Right so basically you would cut the mortgage interest relief at a time thousands of people are finding themselves unemployed and struggling to pay their mortgage, you take away a subsidy that will increase their payments! Throw the property market into deeper downfall while your at it

And "rent allowance" while I dont agree with the way its doled out, a fact of life is people depend on it, cutting it or scrapping it will turf loads of people onto the streets, thereby making a bigger problem for the government and at the end of the day cost even more to fix!

Do us all a favour and dont run for politics cos god help us if you got in! You have just demostrated even further by your comments why you need to get real if you think the points you raise above would actually help the countrys situation


----------



## camlin90 (15 Nov 2009)

Bobby1 said:


> ...


Maximum rent allowance for couple or one parent family with one child (likely to occupy 1 or 2 bed apt): €930 per month Dublin, €880 per month Kildare
source

Cut this to €600 per month.

Outcome 1: Landlords let out all their accommodation to the thousands of people who are banging down their doors looking for rental accommodation as evidenced by [broken link removed]

Outcome 2: Rents fall across the board as an artificial floor on rental costs is removed. Wages can fall and the economy becomes more competitive on the international stage. At the same time, millions are saved for the government finances.
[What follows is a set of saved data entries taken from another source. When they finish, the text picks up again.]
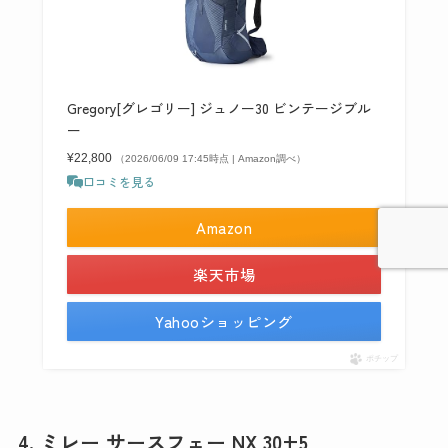
Gregory[グレゴリー] ジュノー30 ビンテージブル
ー
¥22,800
（2026/06/09 17:45時点 | Amazon調べ）
口コミを見る
Amazon
楽天市場
Yahooショッピング
ポチップ
4. ミレー サースフェー NX 30+5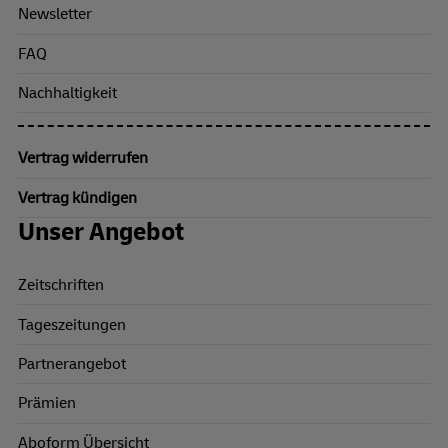
Newsletter
FAQ
Nachhaltigkeit
Vertrag widerrufen
Vertrag kündigen
Unser Angebot
Zeitschriften
Tageszeitungen
Partnerangebot
Prämien
Aboform Übersicht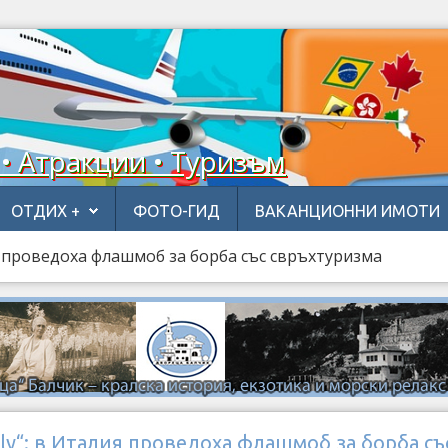
 • Атракции • Туризъм
ОТДИХ +
ФОТО-ГИД
ВАКАНЦИОННИ ИМОТИ
лия проведоха флашмоб за борба със свръхтуризма
taly“: в Италия проведоха флашмоб за борба съ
A few landlords throw the rattle out of the pram but realise the game is up and the gravy plane has long left Dublin Airport.



Bobby1 said:


> ...


Cut mortgage interest relief to zero for FTB.
Property prices fall across the board as an artificial subsidy to these prices is removed. More houses sell, wages can fall and the economy becomes more competitive on the international stage. At the same time government finances improve.

Regarding running for office, I considered it, but who has a chance against the vast legion of vested interests who call themselves politicians and the vast majority of the electorate whose sole interests are me fein, quick fixes and how much their houses are worth.


----------